▶ Task statement:
The data must be returned in full and exactly as given.

[Saved entries]
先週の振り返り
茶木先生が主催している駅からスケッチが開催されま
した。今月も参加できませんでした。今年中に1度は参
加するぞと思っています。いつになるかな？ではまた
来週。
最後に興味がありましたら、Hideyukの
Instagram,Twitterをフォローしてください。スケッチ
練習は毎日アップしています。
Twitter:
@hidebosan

▶ Result of the task:
先週の振り返り
茶木先生が主催している駅からスケッチが開催されま
した。今月も参加できませんでした。今年中に1度は参
加するぞと思っています。いつになるかな？ではまた
来週。
最後に興味がありましたら、Hideyukの
Instagram,Twitterをフォローしてください。スケッチ
練習は毎日アップしています。
Twitter:
@hidebosan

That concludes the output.